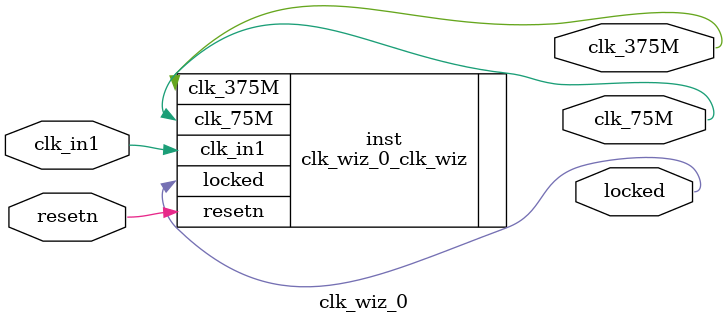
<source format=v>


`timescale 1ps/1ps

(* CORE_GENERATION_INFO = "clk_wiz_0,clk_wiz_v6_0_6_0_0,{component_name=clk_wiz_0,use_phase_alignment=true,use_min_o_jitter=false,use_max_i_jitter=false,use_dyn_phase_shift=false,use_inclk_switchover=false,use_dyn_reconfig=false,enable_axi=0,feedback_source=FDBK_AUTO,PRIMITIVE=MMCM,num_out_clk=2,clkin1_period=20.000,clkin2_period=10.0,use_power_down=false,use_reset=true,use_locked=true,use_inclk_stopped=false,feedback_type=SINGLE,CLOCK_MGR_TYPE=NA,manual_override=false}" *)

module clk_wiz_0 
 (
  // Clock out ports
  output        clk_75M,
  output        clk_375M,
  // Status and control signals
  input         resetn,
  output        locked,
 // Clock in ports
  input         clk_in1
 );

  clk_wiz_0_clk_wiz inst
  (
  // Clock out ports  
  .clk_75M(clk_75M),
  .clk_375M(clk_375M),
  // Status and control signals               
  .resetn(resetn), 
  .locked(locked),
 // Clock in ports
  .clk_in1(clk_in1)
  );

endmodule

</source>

• DIRECTIVE
State the number of lines in the records that contain the string "Status", and nothing more.

• REPLY TO THE TASK
2